# Small Cell / Natural Cell Bees Available In Or Near Ohio?



## Will O'Brien (Feb 22, 2006)

I am moving to Ohio and will reestablish my bee yard in the Spring (have have been out of bee keeping for a couple of years). Is anyone aware of a source of small cell or natural cell nucs in Ohio, or the general great lakes area? I am willing to drive a long way, or have them shipped. My main criteria is the cell size and that they are aclamated to the heavy winter. Any guidance that you can provide will be very appreciated.

Will


----------



## LetMBee (Jan 4, 2012)

What part of Ohio and how many nucs you wanting?


----------



## Will O'Brien (Feb 22, 2006)

I will be in Cleveland and wanting to get about 6 or 8 nucs next spring. These can be hard so I figures that it is not too early to start looking.


----------



## wadehump (Sep 30, 2007)

try him Dan Williams
Williams Honey Bees
Frankfort, Ohio 
[email protected] (best way to contact me)
740-703-3941


----------



## Will O'Brien (Feb 22, 2006)

That is great Wade, thank you very much. I will contact him. My daughter will be going to school in Columbus and Frankfort is just past that, so it will make for a good little trip this Spring.

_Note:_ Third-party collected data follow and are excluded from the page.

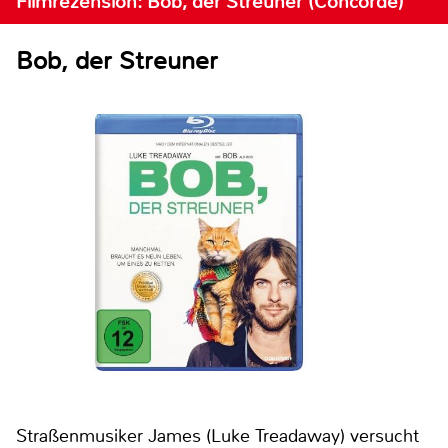
Filmrezension: Bob, der Streuner (Concorde)
Bob, der Streuner
Straßenmusiker James (Luke Treadaway) versucht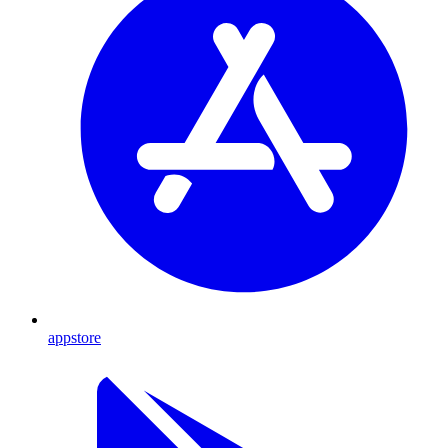
appstore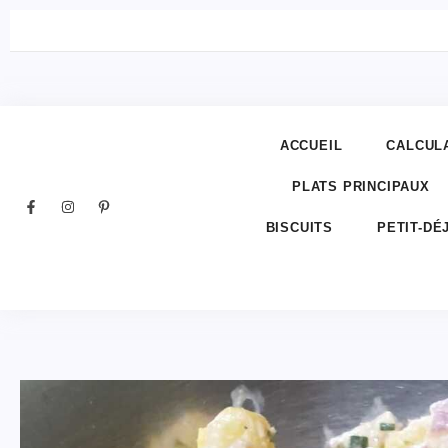
ACCUEIL
CALCUL
PLATS PRINCIPAUX
BISCUITS
PETIT-DÉ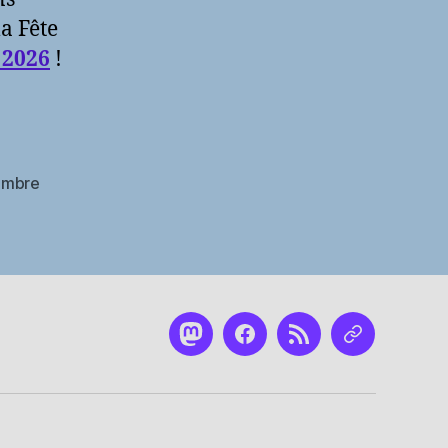
la Fête
 2026
!
imbre
Mastodon
Facebook
RSS
Nous
contacter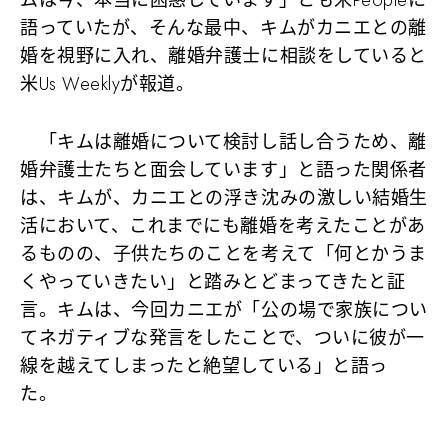
語っていたが、そんな最中、キムがカニエとの離
婚を視野に入れ、離婚弁護士に相談をしていると
米Us Weeklyが報道。
「キムは離婚について検討し話し合うため、離
婚弁護士たちと面会しています」と語った関係者
は、キムが、カニエとの浮き沈みの激しい結婚生
活において、これまでにも離婚を考えたことがあ
るものの、子供たちのことを考えて「何とかうま
くやっていきたい」と踏みとどまってきたと証
言。キムは、今回カニエが「公の場で家族につい
てネガティブな発言をしたことで、ついに彼が一
線を越えてしまったと絶望している」と語っ
た。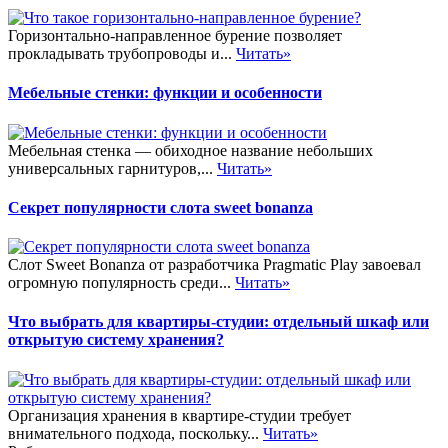
Горизонтально-направленное бурение позволяет
прокладывать трубопроводы и...
Читать»
Мебельные стенки: функции и особенности
Мебельная стенка — обиходное название небольших
универсальных гарнитуров,...
Читать»
Секрет популярности слота sweet bonanza
Слот Sweet Bonanza от разработчика Pragmatic Play завоевал
огромную популярность среди...
Читать»
Что выбрать для квартиры-студии: отдельный шкаф или
открытую систему хранения?
Организация хранения в квартире-студии требует
внимательного подхода, поскольку...
Читать»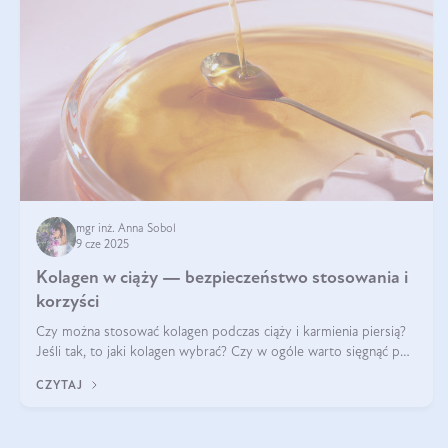
mgr inż. Anna Sobol
9 cze 2025
Kolagen w ciąży — bezpieczeństwo stosowania i
korzyści
Czy można stosować kolagen podczas ciąży i karmienia piersią?
Jeśli tak, to jaki kolagen wybrać? Czy w ogóle warto sięgnąć po
ten rodzaj suplementacji?
CZYTAJ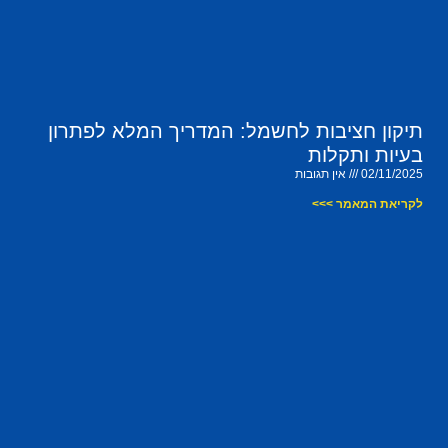
תיקון חציבות לחשמל: המדריך המלא לפתרון
בעיות ותקלות
02/11/2025
אין תגובות
לקריאת המאמר >>>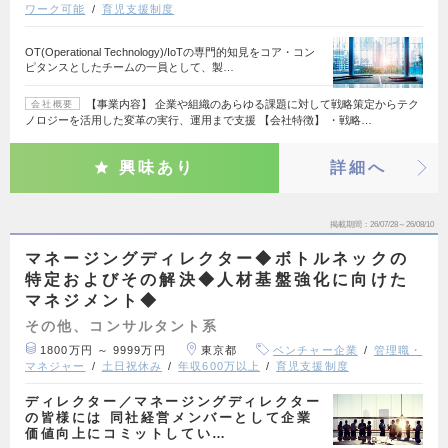
ワーク可能
育児支援制度
OT(Operational Technology)/IoTの専門的知見をコア・コン
ピタンスとしたチームの一員として、製…
【事業内容】 企業や組織のあらゆる課題に対して戦略策定からテク
会社概要
ノロジーを活用した変革の実行、運用まで支援 【会社特徴】 ・戦略…
興味あり
詳細へ
掲載期間
26/07/28～26/08/10
マネージングディレクター◆ボトルネックの
特定およびその解決◆人材基盤強化に向けた
マネジメント◆
その他、コンサルタント系
1800万円 ～ 9999万円
東京都
ベンチャー企業
管理職・
マネジャー
土日祝休み
年収600万以上
育児支援制度
ディレクター／マネージングディレクター
の皆様には 同社経営メンバーとして企業
価値向上にコミットしてい…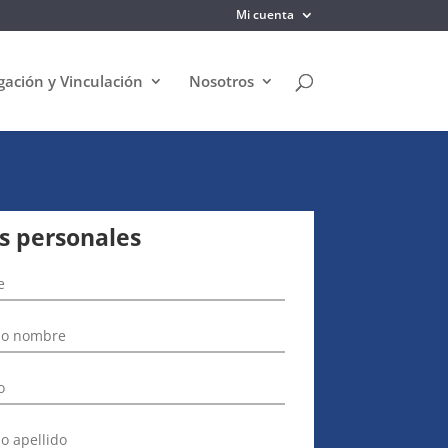
Mi cuenta
gación y Vinculación
Nosotros
s personales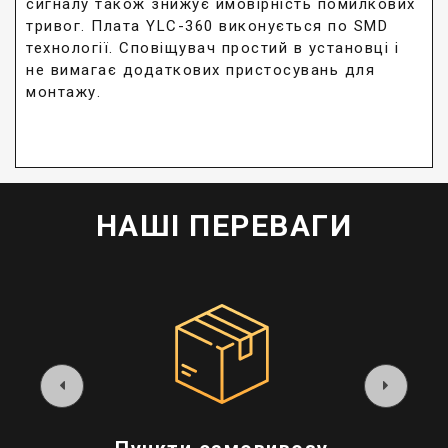
сигналу також знижує ймовірність помилкових
тривог. Плата YLC-360 виконується по SMD
технології. Сповіщувач простий в установці і
не вимагає додаткових пристосувань для
монтажу.
НАШІ ПЕРЕВАГИ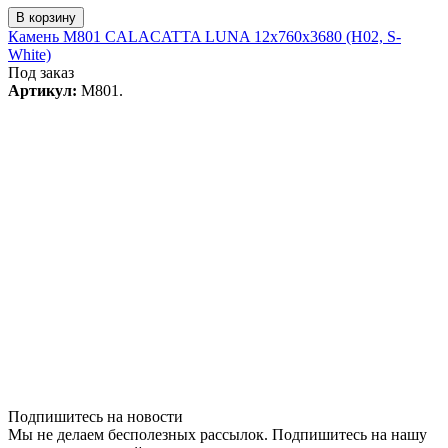
В корзину
Камень M801 CALACATTA LUNA 12x760x3680 (H02, S-
White)
Под заказ
Артикул:
M801.
Подпишитесь на новости
Мы не делаем бесполезных рассылок. Подпишитесь на нашу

By the way, in Carolina people start establishing their hives on the first week of April. When do you all do it in Ohio?

Thanks again,


----------



## wadehump (Sep 30, 2007)

Will O'Brien said:


> That is great Wade, thank you very much. I will contact him. My daughter will be going to school in Columbus and Frankfort is just past that, so it will make for a good little trip this Spring.
> 
> By the way, in Carolina people start establishing their hives on the first week of April. When do you all do it in Ohio?
> 
> Thanks again,


April is about right you may get overwintered nucs in march if the weather is right


----------



## Walter Lawler (Apr 12, 2013)

Will, I live just west of Dan and he is in our club. Great guy. We were not able to get our packages til May 12th this year and it was difficult to hive them because of the weather, this is my first year beekeeping. If I recall last year would have been better in the spring , but we had drought in summer. I'm in SE part of chillicothe, little town called Richmond Dale. I started with 3 hives, 1 took off right after hiving and workers went into other 2 hives which I split once, so I have 3 now. I decided to go treatment free and have been reading here about all the options (small cell etc) I really don't know what foundation I have it came with the 3 hives I bought. There is a gentleman in Canal winchester that sell woodenware from Kellys and gets his bees from georgia. if you are interested I'll give you his name and #. Canal is close to columbus. These are just people I met through our club. Others sell nucs and queens when available (local ones) I don't know cell size, but they treat.

Walt

PS I also just moved here Dec 2011. Scioto valley beekeepers is the club they all belong to, they have a website as does Dan. His: williamshoneybees.web.com


----------